RLVR narrows models' problem-solving scope by prioritizing exploitation over exploration, a phenomenon called capability boundary collapse. Multiple importance sampling with exploration-based advantage functions can counteract this by integrating external data and explicitly rewarding discovery of underexplored but valuable reasoning paths.
Qwen2.5-Math gains 16-25% MATH-500 improvement from random or incorrect rewards by activating latent code-reasoning behavior from pretraining, while Llama and OLMo show no gains. Pretraining format determines what optimization pressure can surface.

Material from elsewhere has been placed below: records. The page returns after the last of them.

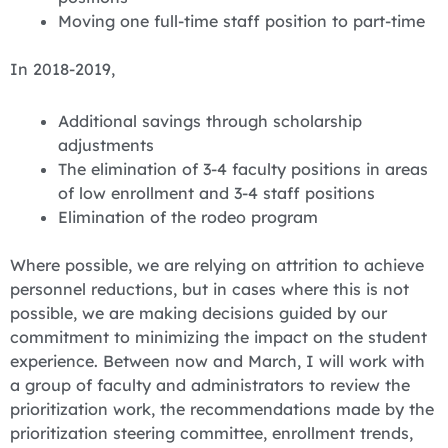
Moving one full-time staff position to part-time
In 2018-2019,
Additional savings through scholarship
adjustments
The elimination of 3-4 faculty positions in areas
of low enrollment and 3-4 staff positions
Elimination of the rodeo program
Where possible, we are relying on attrition to achieve
personnel reductions, but in cases where this is not
possible, we are making decisions guided by our
commitment to minimizing the impact on the student
experience. Between now and March, I will work with
a group of faculty and administrators to review the
prioritization work, the recommendations made by the
prioritization steering committee, enrollment trends,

Research shows RLVR improves sampling efficiency within existing capability boundaries without expanding them. A single training example suffices for activation, and spurious rewards work nearly as well as correct ones for models with appropriate pretraining.
Local step-level confidence catches reasoning breakdowns that global averaging masks and enables early stopping before traces complete. This approach achieves comparable accuracy gains to naive majority voting with far fewer generated traces, proving trace quality matters more than quantity.
Training on nearly-impossible problems causes models to learn degenerate shortcuts rather than genuine reasoning, and these shortcuts contaminate pre-existing capabilities. Group-relative normalization treats rare accidental successes as high-advantage trajectories, reinforcing answer repetition and computation-skipping instead of sound reasoning patterns.